2. They were ignorant of the social implications involved with using these types of terms.

3. They knew better, but did not have the guts to speak up.

I don’t want people with the qualities listed above working for me.

This brings me to the article that drew my ire in this regard.  It is the story of a program instituted at El Camino High School in California.  Officials at this high school had decided that they really wanted to drive home the message that drinking and driving is bad to their students.  So they planned to keep some students out of class for a day.  The school officials then arranged for officers from the Highway Patrol to enter the classes and tell students that there friends who were not in class that day had been killed in drunk driving accidents.

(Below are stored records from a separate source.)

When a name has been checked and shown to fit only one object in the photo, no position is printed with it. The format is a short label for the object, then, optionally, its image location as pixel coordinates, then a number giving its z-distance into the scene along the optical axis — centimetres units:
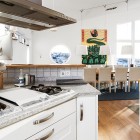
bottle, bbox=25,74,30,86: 159
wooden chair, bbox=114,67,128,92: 456
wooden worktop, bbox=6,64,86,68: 170
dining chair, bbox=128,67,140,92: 464
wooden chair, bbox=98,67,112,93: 444
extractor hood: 111
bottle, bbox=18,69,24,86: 158
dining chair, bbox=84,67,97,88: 438
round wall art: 649
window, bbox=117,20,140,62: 661
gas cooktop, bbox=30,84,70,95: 119
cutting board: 95
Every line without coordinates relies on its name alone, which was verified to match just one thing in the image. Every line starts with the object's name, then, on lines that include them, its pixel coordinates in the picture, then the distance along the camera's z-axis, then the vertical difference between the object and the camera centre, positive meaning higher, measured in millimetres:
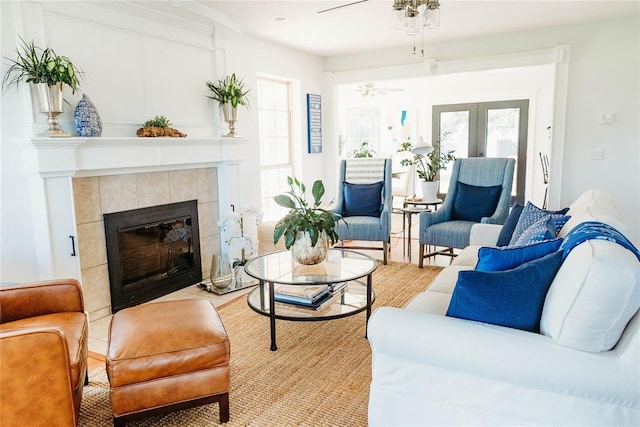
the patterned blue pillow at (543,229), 2043 -408
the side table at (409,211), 4723 -668
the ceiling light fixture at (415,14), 2908 +886
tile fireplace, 2904 -275
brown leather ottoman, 1834 -889
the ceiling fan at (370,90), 7305 +981
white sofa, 1355 -695
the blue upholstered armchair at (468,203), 4168 -545
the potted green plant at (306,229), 2791 -489
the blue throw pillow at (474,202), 4324 -534
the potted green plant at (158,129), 3484 +193
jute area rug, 2064 -1222
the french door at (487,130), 7992 +314
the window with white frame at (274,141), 5387 +129
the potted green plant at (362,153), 7805 -66
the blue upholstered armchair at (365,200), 4535 -547
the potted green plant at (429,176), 4879 -317
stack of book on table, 2773 -912
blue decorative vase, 3025 +255
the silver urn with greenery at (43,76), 2760 +499
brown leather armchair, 1520 -788
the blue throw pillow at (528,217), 2584 -420
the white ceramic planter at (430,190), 4965 -465
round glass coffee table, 2660 -844
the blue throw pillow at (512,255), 1690 -413
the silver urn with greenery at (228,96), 4219 +527
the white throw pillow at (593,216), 1936 -329
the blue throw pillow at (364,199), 4832 -539
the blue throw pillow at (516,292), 1565 -511
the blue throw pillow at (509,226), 3000 -539
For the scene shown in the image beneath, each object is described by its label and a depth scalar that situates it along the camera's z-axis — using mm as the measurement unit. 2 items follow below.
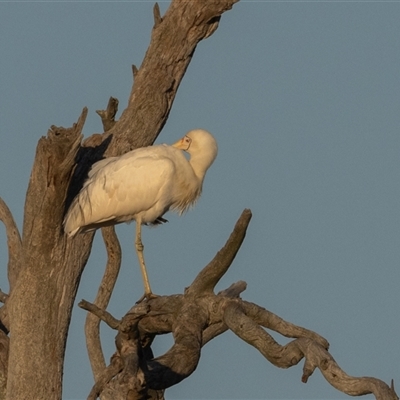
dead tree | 17766
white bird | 24375
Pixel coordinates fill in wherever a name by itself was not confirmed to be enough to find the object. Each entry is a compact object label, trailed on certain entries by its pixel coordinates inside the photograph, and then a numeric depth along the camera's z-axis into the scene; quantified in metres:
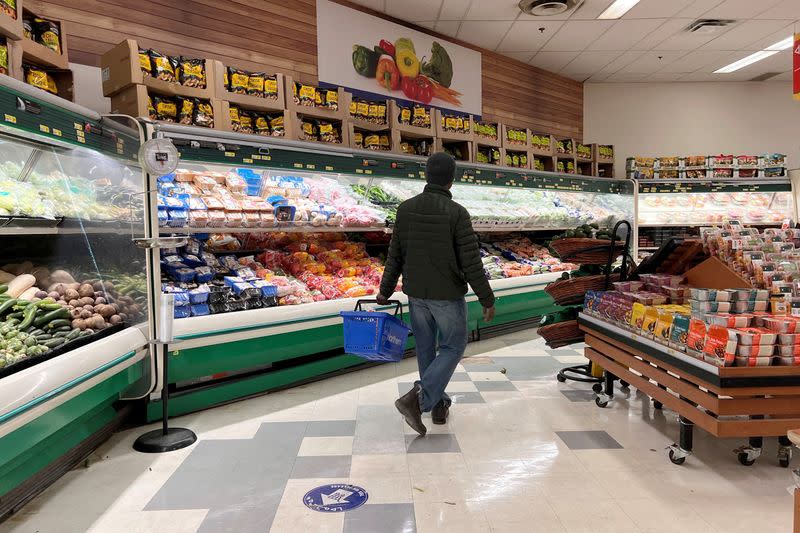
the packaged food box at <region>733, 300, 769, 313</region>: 3.11
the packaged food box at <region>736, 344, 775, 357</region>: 2.70
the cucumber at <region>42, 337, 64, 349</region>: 2.72
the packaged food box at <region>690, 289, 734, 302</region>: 3.06
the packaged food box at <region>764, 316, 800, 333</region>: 2.75
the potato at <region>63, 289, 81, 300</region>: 3.20
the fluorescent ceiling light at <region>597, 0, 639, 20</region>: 6.95
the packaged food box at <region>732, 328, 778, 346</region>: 2.69
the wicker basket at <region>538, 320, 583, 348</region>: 4.50
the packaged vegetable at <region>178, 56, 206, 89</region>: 4.39
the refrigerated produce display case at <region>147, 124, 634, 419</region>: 3.93
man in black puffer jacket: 3.45
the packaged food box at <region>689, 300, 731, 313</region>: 3.05
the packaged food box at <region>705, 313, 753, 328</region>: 2.84
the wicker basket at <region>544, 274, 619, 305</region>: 4.46
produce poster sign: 6.52
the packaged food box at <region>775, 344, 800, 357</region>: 2.74
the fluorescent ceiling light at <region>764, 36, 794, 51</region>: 8.61
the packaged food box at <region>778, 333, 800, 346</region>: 2.73
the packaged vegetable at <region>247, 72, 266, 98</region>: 4.81
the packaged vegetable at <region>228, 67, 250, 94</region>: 4.72
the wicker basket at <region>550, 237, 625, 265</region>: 4.29
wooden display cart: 2.67
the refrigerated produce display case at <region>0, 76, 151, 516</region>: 2.47
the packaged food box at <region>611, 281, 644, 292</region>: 3.98
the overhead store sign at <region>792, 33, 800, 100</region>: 5.22
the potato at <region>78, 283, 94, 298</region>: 3.29
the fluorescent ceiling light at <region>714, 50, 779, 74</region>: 9.28
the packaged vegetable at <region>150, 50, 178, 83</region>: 4.20
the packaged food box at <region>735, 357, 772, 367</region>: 2.69
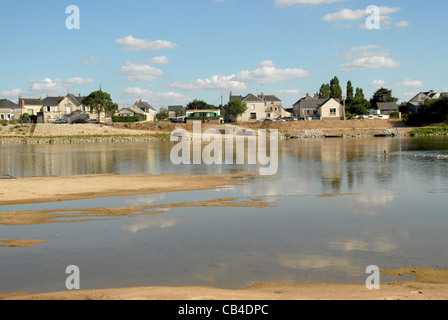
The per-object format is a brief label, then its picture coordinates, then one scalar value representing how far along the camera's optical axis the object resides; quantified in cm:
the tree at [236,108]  11350
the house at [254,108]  11900
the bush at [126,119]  10756
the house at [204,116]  10744
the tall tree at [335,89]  14825
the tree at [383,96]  13675
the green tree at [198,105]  15456
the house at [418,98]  12220
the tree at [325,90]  14838
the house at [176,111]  17802
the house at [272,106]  12194
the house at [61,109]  11588
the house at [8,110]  12406
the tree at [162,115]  16012
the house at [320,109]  11356
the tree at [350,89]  14475
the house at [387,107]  12706
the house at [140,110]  12612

I looked up the Oceanside School District and discovered that there are 30+ campuses including three high schools there.  I assume, therefore that El Camino High School is no Podunk school out in the sticks.  I used to work in a large school district, and if El Camino is anywhere close to the high schools there, they have a principal, multiple assistant principals, multiple counselors and perhaps a hundred teachers or more on staff.  Then there were the officials and officers with the highway patrol who were involved with this.  I find it hard to believe that at no point did a person say, “No, this is wrong.”

It should not be incumbent upon the students to have the maturity to explain to the entire school administration that “Death is real. Don’t play with our emotions.”  These people should know better.  In this era of school shootings and Columbine-like tragedies, schools increasingly find themselves employing grief counselors and other professionals whose job it is to care for the emotional stability of these sometimes fragile teens.  Teens are so charged up on hormones that their problems get magnified, and every issue for them can be a life-crisis. 

The officials at El Camino did not take the emotional well being of their students into account.  A girl may have broken up with her boyfriend the night before, and is wondering if life is worth living.  Or worse, what if a relative or friend of one of the students had died in a car accident in the last year, or the last week.  The logistics of attaining this type of information on all the students in the school beforehand would make it nearly impossible to pull it off and keep it a secret, so I’m assuming that it was not done, and it’s shameful.

One of the young ladies from the school said, “You feel betrayed by your teachers and administrators, these people you trust.  But, then I felt selfish for feeling that way, because, I mean, if it saves one life, it’s worth it.”  Really.  This is a liberal attitude if I’ve ever heard one.  What if one of these students is really scarred from this, kills himself/herself, or learns not to trust those who are in authority because of it?  Is it really worth it then?  No.  Good intentions do not make right.  Right is right, and wrong is wrong.  Banning alcohol all together might save one life, but does that make it worth it?  It sounds like this poor young lady has been given her specious reasoning from the officials at the school.

And, do not think they were completely unaware of the implications of their actions.  “They were traumatized, but we wanted them to be traumatized,” said guidance counselor Lori Tauber, who helped organize the shocking exercise and got dozens of students to participate. “That’s how they get the message.”  I guess we could put shock collars on them also, and drive home that message.  It might save a life, you know.  By the way, “F—” her.

It is clear that these officials knew the implications of their actions, and implemented the program anyway, but someone should have said, “No!”  What’s the solution?  Fire the administration of the school, every counselor, and principal there.  They are most culpable.  Second, a written reprimand should be given to all teachers and DPS personnel who had prior knowledge of the event or participated in the event who did not question what was being done.  The counselors should have their licenses revoked also.  And/or, you could take the suggestion of a friend of mine who saw this story, and said, “let all the students punch that principal in the face.’